(※写真はイメージです/PIXTA)
一人息子からのある提案
今年82歳になった田代さん(仮名)は、2年前に長年連れ添った妻を亡くして以来、50代の一人息子夫婦が暮らす隣町の自宅で単身生活を送っています。膝や腰にしびれを感じることもあって、整形外科クリニックに定期通院していますが、多少物忘れが増えたことを除けば、まだまだ元気です。
田代さんは資産家です。首都圏ターミナル駅直結の某急行停車駅から徒歩5分という好立地に50坪強の敷地面積を持つ自宅不動産。さらに田代さん自身が親から受けた相続財産と、これまでの預貯金と投資で増やしてきた1億円を超える金融資産を保有しています。

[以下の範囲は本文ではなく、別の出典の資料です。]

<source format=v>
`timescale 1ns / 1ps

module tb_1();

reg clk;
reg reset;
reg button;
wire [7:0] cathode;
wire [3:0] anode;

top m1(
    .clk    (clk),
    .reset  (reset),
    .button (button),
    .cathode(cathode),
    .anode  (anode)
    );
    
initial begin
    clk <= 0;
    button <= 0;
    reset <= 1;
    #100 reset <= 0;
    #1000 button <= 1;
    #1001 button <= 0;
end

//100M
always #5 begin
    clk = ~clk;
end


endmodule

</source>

そんな田代さんに、最近、息子がある提案を持ちかけました。
「もういつ認知症になってもおかしくない年齢なんだから、いざというときに俺がオヤジの定期預金とかを代わりに解約して、入院費なんかを支払えるように、家族信託をやろう」
息子によれば、いつか認知機能が一定レベル以下になってしまうと、田代さんの金融機関の口座は凍結されてしまうとのこと。そして、家庭裁判所が選任する「後見人」と呼ばれる人以外はお金を下ろすことができなくなり、後見人には毎年多額の費用を永久に支払い続けなければならない、というのです。その問題を解決してくれるのが「家族信託」という田代さんにとっては初めて耳にする仕組みだというのです。

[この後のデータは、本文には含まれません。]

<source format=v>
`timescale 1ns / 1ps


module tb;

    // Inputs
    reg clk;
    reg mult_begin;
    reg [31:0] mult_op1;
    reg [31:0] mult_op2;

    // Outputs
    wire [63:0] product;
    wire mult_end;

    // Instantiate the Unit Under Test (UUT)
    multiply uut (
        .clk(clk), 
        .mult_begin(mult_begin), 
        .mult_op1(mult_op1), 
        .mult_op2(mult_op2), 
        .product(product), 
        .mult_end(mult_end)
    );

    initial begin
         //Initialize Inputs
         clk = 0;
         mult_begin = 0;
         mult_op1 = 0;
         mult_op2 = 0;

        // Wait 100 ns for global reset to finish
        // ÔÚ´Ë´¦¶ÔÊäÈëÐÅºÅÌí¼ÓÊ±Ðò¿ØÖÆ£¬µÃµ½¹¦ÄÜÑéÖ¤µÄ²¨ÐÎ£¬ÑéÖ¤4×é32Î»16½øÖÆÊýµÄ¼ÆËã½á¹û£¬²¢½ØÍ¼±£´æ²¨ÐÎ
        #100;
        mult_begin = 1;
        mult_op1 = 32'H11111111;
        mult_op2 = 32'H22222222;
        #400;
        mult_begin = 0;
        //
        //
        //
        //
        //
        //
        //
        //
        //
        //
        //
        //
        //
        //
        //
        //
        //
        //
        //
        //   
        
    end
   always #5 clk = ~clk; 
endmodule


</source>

なかなか普及しない「成年後見制度」と、脚光を浴びた「家族信託」
もし大病を患ったり、認知症になったりしても、特に関係が悪いわけでもないので、息子夫婦が自分の代わりにお金のことを含めて手続きをしてくれると信じていた田代さんには寝耳に水の話でした。しかし、息子の紹介で面談をした家族信託契約の作成を手掛ける法律事務所の説明には、納得せざるを得ない点もありました。
法律事務所からの説明
日本では、2000年に介護保険と成年後見の2つの制度が厚生労働省の主導で両輪として開始されました。しかし、介護保険制度はその後毎年のように利用者が急増しているにも関わらず、認知症対策としての成年後見制度の普及は進んでいません。その理由は、
(1)家庭裁判所選任の職業後見人が「家族の問題」に入り込んでくる可能性
(2)いったん申し立てると取り下げができない
(3)毎月費用が現実的には被後見人が死亡するまで永久に発生
(4)実質的な資産凍結により相続対策が不可能となる
などといった理由が挙げられます。この問題を解決できるのが2007年施行の改正信託法により誕生した「家族信託」という愛称が付けられた民事信託の制度。その仕組みを一言で説明すると、「高齢者がその子どもに自分の財産の管理処分権を(贈与ではなく、受益権は自分に残したまま)渡してしまう契約」です。家族信託であれば、親が認知症になったあとでもその子は、堂々と親の財産を管理でき、家族の問題に第三者が入り込むこともありません。
「よし、これで自分と家族を守れるなら」説明に納得した田代さんは、その場で家族信託の組成を決断。組成費用を支払い、息子とのあいだで契約を締結しました。